● EXERCISE OBJECTIVE
Leave out the pictures and retype, exactly, the lines below from the line with "4: (627, 207)" up to and including the line with "42: (63, 263)", nothing more.
<<<<
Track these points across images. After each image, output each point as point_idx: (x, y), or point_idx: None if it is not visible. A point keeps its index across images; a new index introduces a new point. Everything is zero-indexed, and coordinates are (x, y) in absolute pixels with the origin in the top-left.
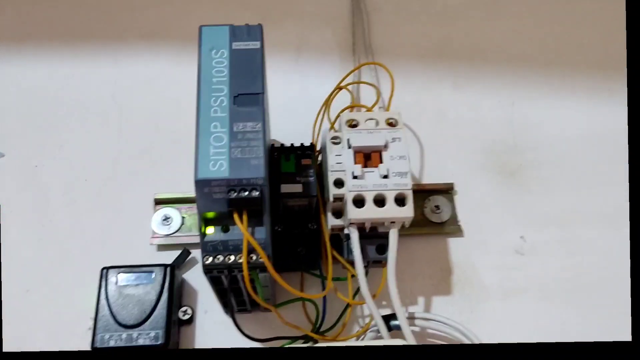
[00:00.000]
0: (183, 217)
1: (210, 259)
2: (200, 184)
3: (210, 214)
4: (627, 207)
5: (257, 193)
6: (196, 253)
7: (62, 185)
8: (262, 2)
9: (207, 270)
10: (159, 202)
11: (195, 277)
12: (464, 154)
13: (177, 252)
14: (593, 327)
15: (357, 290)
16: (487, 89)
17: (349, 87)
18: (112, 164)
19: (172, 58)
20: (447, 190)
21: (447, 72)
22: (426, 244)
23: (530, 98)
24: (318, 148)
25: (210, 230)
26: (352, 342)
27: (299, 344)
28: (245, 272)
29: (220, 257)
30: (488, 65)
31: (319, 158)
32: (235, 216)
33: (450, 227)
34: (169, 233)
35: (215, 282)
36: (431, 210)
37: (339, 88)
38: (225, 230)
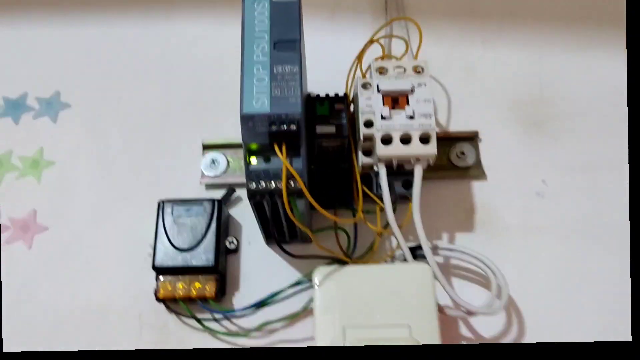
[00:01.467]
0: (228, 161)
1: (254, 184)
2: (245, 118)
3: (254, 146)
4: None
5: (295, 127)
6: (240, 192)
7: (121, 133)
8: None
9: (251, 195)
10: (206, 147)
11: (240, 213)
12: (490, 105)
13: (223, 191)
14: (610, 265)
15: (387, 225)
16: (515, 45)
17: (381, 40)
18: (164, 114)
19: (216, 19)
20: (472, 138)
21: (477, 29)
22: (452, 187)
23: (558, 53)
24: (351, 97)
25: (254, 160)
26: (382, 266)
27: (333, 266)
28: (285, 196)
29: (263, 184)
30: (517, 23)
31: (352, 107)
32: (276, 147)
33: (475, 171)
34: (216, 174)
35: (258, 209)
36: (456, 156)
37: (371, 41)
38: (267, 160)
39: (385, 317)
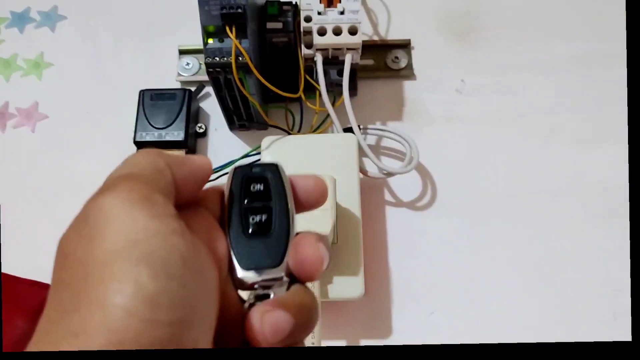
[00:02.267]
0: (200, 64)
1: (210, 59)
2: (202, 2)
3: (211, 28)
4: (562, 57)
5: (241, 10)
6: (208, 89)
7: (109, 40)
8: None
9: (209, 67)
10: (182, 52)
11: (208, 106)
12: (423, 18)
13: (195, 87)
14: (521, 148)
15: (324, 109)
16: None
17: None
18: (148, 24)
19: None
20: (405, 45)
21: None
22: (387, 85)
23: None
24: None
25: (210, 41)
26: (316, 135)
27: (277, 136)
28: (234, 69)
29: (217, 59)
30: None
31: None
32: (227, 28)
33: (406, 72)
34: (190, 75)
35: (216, 85)
36: (392, 60)
37: None
38: (221, 41)
39: (315, 172)
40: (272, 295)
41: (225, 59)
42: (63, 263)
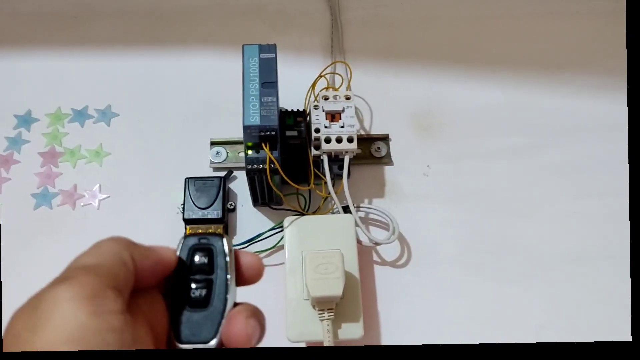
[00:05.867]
0: (227, 152)
1: (250, 166)
2: (246, 127)
3: (250, 144)
4: (501, 148)
5: (274, 133)
6: (236, 173)
7: (155, 134)
8: (272, 18)
9: (248, 172)
10: (213, 143)
11: (235, 186)
12: (397, 116)
13: (225, 172)
14: (473, 220)
15: (329, 193)
16: (417, 77)
17: (326, 76)
18: (185, 121)
19: (219, 55)
20: (384, 138)
21: (391, 66)
22: (371, 170)
23: (443, 82)
24: (308, 111)
25: (250, 152)
26: (324, 216)
27: (295, 217)
28: (268, 172)
29: (255, 166)
30: (417, 62)
31: (308, 117)
32: (263, 145)
33: (386, 159)
34: (220, 161)
35: (251, 182)
36: (375, 150)
37: (319, 76)
38: (257, 152)
39: (325, 245)
40: None
41: (261, 165)
42: (9, 342)
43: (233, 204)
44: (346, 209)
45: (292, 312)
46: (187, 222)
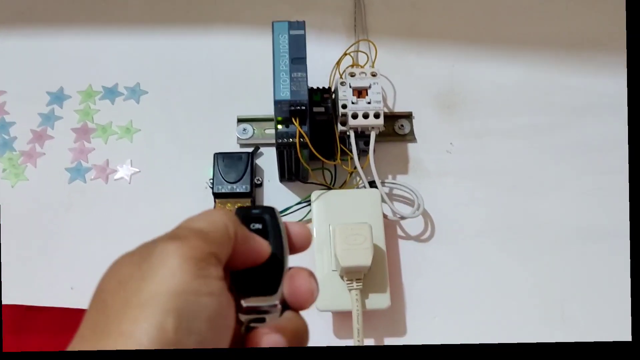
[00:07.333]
0: (254, 129)
1: (281, 140)
2: (277, 102)
3: (280, 118)
4: (522, 126)
5: (304, 107)
6: (262, 149)
7: (183, 111)
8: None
9: (278, 146)
10: (240, 120)
11: (262, 162)
12: (421, 95)
13: (251, 148)
14: (494, 196)
15: (355, 167)
16: (439, 56)
17: (351, 53)
18: (214, 100)
19: (246, 34)
20: (408, 116)
21: (414, 45)
22: (395, 147)
23: (466, 61)
24: (333, 89)
25: (280, 126)
26: (351, 190)
27: (322, 190)
28: (297, 146)
29: (285, 140)
30: (440, 41)
31: (333, 95)
32: (293, 119)
33: (409, 137)
34: (246, 138)
35: (280, 156)
36: (398, 127)
37: (344, 54)
38: (287, 127)
39: (352, 218)
40: (267, 320)
41: (291, 140)
42: (113, 286)
43: (260, 179)
44: (372, 184)
45: (321, 282)
46: (217, 195)
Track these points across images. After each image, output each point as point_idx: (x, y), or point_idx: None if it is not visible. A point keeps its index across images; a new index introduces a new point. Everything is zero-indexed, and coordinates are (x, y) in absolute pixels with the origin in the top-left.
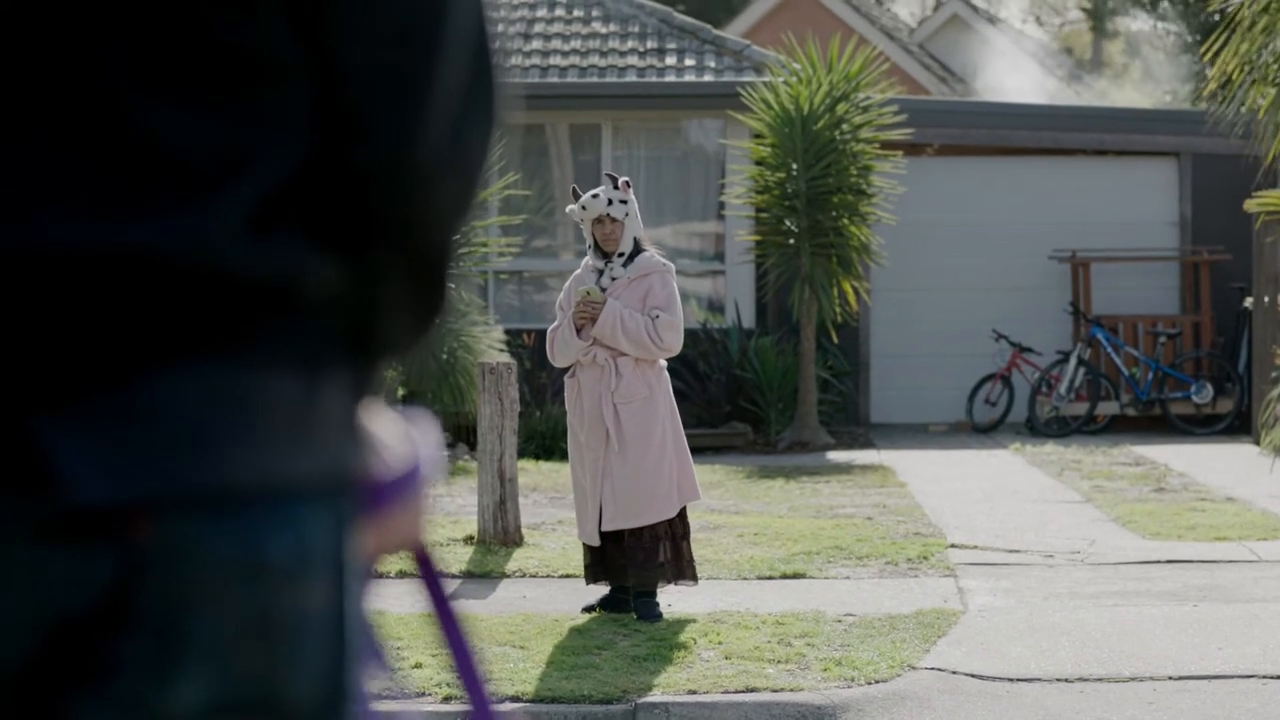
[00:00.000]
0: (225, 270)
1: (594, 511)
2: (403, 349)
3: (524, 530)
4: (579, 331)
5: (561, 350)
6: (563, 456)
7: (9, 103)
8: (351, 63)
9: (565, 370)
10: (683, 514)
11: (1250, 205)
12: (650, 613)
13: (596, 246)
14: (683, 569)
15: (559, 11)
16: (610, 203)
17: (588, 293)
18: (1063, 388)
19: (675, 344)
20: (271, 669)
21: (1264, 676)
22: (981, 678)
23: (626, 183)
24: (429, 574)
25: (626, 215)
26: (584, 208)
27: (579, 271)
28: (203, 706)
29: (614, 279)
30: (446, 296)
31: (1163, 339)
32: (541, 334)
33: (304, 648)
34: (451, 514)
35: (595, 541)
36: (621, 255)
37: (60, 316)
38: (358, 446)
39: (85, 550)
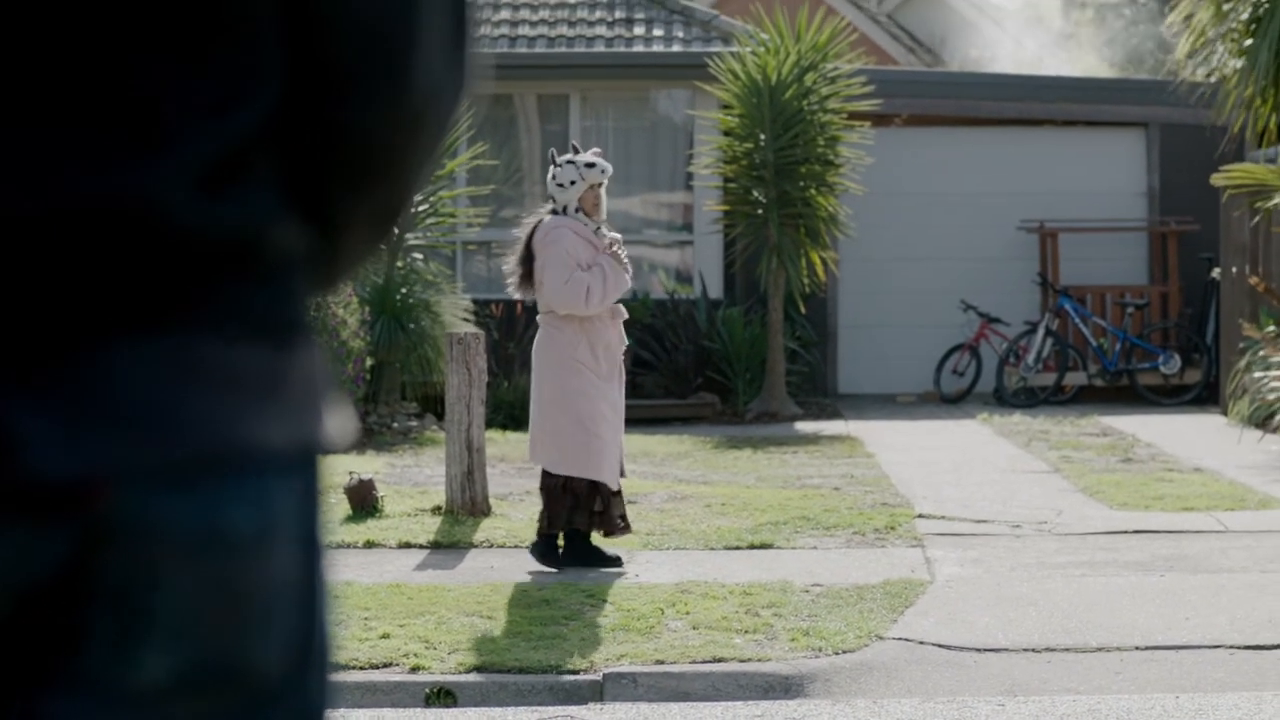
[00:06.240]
0: (179, 226)
1: (616, 455)
2: (342, 281)
3: (491, 500)
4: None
5: (611, 293)
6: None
7: None
8: (331, 15)
9: (560, 330)
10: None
11: (1217, 179)
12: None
13: (579, 209)
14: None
15: None
16: (604, 171)
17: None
18: (1030, 358)
19: None
20: (238, 640)
21: (1231, 647)
22: (948, 648)
23: (598, 152)
24: None
25: None
26: (604, 171)
27: (567, 231)
28: (170, 679)
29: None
30: (394, 231)
31: (1130, 309)
32: (510, 304)
33: (271, 618)
34: (419, 484)
35: (618, 485)
36: (603, 220)
37: (13, 282)
38: (323, 411)
39: (46, 524)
>>>>
● YOUR SOLUTION
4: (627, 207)
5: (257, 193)
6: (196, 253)
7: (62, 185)
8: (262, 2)
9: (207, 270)
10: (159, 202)
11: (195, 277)
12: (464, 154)
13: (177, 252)
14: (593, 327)
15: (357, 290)
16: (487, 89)
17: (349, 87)
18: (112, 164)
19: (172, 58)
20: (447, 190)
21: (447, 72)
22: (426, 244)
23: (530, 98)
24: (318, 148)
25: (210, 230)
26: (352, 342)
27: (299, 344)
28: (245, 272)
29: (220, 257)
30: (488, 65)
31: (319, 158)
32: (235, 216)
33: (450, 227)
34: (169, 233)
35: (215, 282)
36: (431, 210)
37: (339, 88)
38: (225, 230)
[00:01.467]
0: (228, 161)
1: (254, 184)
2: (245, 118)
3: (254, 146)
4: None
5: (295, 127)
6: (240, 192)
7: (121, 133)
8: None
9: (251, 195)
10: (206, 147)
11: (240, 213)
12: (490, 105)
13: (223, 191)
14: (610, 265)
15: (387, 225)
16: (515, 45)
17: (381, 40)
18: (164, 114)
19: (216, 19)
20: (472, 138)
21: (477, 29)
22: (452, 187)
23: (558, 53)
24: (351, 97)
25: (254, 160)
26: (382, 266)
27: (333, 266)
28: (285, 196)
29: (263, 184)
30: (517, 23)
31: (352, 107)
32: (276, 147)
33: (475, 171)
34: (216, 174)
35: (258, 209)
36: (456, 156)
37: (371, 41)
38: (267, 160)
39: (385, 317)
[00:02.267]
0: (200, 64)
1: (210, 59)
2: (202, 2)
3: (211, 28)
4: (562, 57)
5: (241, 10)
6: (208, 89)
7: (109, 40)
8: None
9: (209, 67)
10: (182, 52)
11: (208, 106)
12: (423, 18)
13: (195, 87)
14: (521, 148)
15: (324, 109)
16: None
17: None
18: (148, 24)
19: None
20: (405, 45)
21: None
22: (387, 85)
23: None
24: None
25: (210, 41)
26: (316, 135)
27: (277, 136)
28: (234, 69)
29: (217, 59)
30: None
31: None
32: (227, 28)
33: (406, 72)
34: (190, 75)
35: (216, 85)
36: (392, 60)
37: None
38: (221, 41)
39: (315, 172)
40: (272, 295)
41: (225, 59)
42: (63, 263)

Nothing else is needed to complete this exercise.